[Saved data entries]
^^^^^^^^

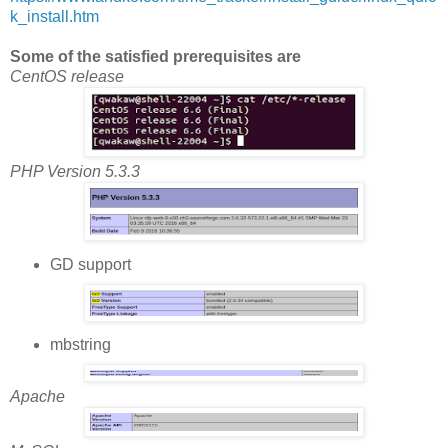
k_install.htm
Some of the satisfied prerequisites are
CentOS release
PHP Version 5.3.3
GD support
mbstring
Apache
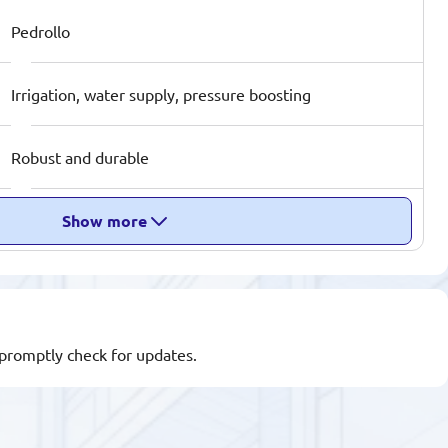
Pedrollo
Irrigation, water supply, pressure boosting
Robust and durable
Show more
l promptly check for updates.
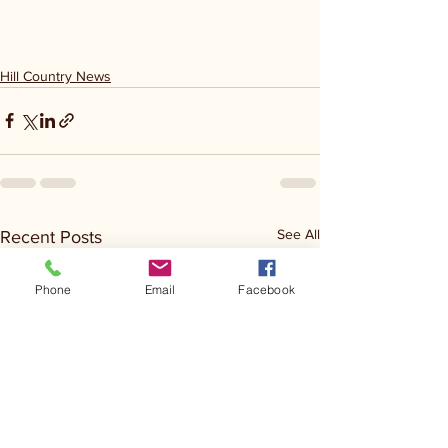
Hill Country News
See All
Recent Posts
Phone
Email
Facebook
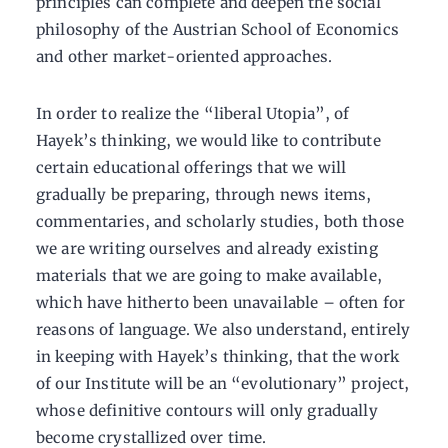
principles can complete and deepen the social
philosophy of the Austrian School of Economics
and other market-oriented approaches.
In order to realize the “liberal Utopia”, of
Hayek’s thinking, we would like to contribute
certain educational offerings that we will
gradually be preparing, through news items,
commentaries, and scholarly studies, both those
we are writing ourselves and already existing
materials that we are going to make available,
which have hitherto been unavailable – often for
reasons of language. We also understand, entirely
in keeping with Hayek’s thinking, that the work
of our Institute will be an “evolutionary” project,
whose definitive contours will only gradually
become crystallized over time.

^^^^^^^^

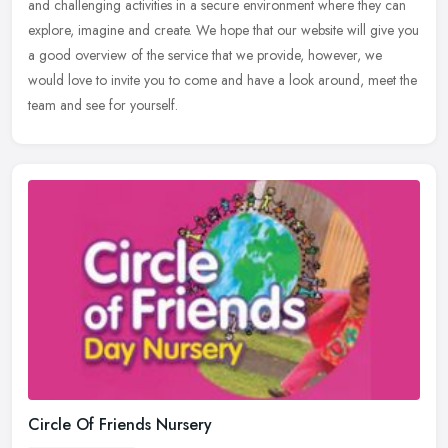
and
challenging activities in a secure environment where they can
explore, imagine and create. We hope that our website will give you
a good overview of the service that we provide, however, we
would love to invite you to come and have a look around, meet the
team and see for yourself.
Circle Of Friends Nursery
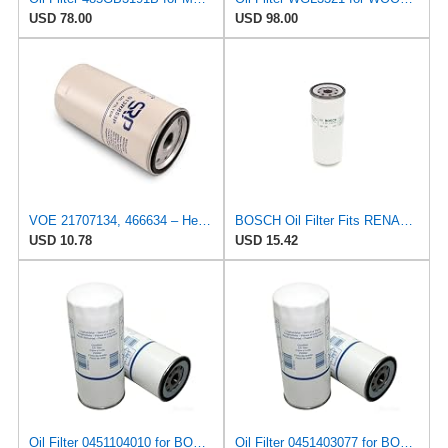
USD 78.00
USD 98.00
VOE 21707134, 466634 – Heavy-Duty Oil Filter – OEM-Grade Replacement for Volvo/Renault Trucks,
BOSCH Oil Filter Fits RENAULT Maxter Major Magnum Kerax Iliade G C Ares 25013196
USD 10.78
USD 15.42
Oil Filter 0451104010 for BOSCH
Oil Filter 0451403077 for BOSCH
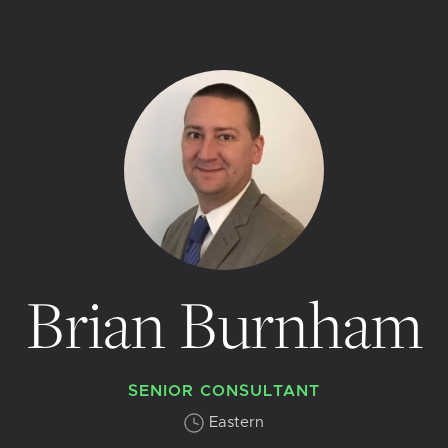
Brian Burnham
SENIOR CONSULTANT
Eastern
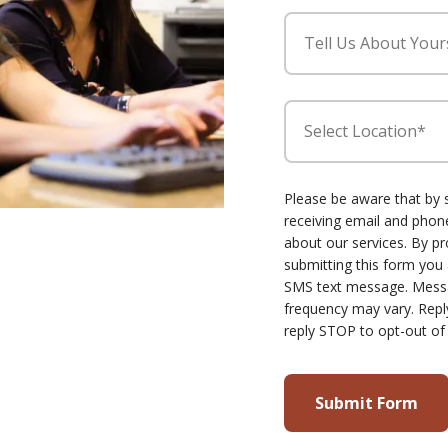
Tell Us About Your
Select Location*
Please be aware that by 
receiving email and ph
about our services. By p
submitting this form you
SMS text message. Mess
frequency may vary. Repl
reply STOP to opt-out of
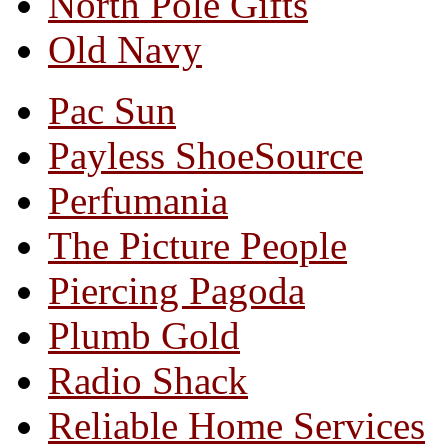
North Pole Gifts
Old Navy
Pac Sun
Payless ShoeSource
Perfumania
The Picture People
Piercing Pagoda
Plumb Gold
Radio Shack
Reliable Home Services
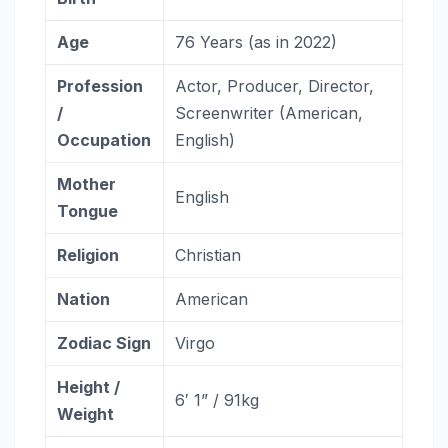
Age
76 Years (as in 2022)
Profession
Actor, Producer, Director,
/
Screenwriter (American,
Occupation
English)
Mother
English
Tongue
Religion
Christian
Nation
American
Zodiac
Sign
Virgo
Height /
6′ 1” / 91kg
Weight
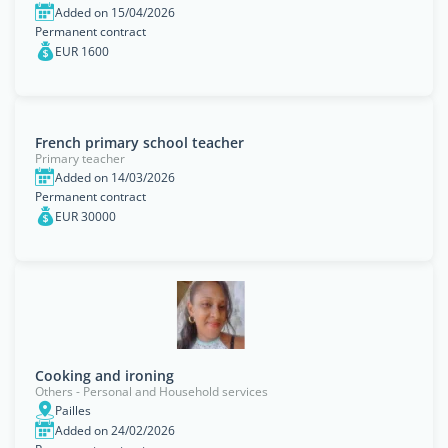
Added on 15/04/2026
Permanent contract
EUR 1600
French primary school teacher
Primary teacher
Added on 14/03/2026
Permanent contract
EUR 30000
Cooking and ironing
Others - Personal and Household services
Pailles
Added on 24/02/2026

^^^^^^^^

▶ **DIRECTIONS FOR THIS TASK**:
A word-for-word reproduction is needed of the lines above from the line containing "Oil Filter 0451104010 for BOSCH" through the line containing "Added on 24/02/2026", with both ends kept and no pictures.

▶ **RESULT OF THIS TASK**:
Oil Filter 0451104010 for BOSCH
Oil Filter 0451403077 for BOSCH
Brian Burnham
SENIOR CONSULTANT
Eastern
Tell Us About Your
Select Location*
Please be aware that by 
receiving email and ph
about our services. By p
submitting this form you
SMS text message. Mess
frequency may vary. Repl
reply STOP to opt-out of
North Pole Gifts
Old Navy
Pac Sun
Payless ShoeSource
Perfumania
The Picture People
Piercing Pagoda
Plumb Gold
Radio Shack
Reliable Home Services
Age
76 Years (as in 2022)
Profession
Actor, Producer, Director,
/
Screenwriter (American,
Occupation
English)
Mother
English
Tongue
Religion
Christian
Nation
American
Zodiac
Sign
Virgo
Height /
6′ 1” / 91kg
Weight
Added on 15/04/2026
Permanent contract
EUR 1600
French primary school teacher
Primary teacher
Added on 14/03/2026
Permanent contract
EUR 30000
Cooking and ironing
Others - Personal and Household services
Pailles
Added on 24/02/2026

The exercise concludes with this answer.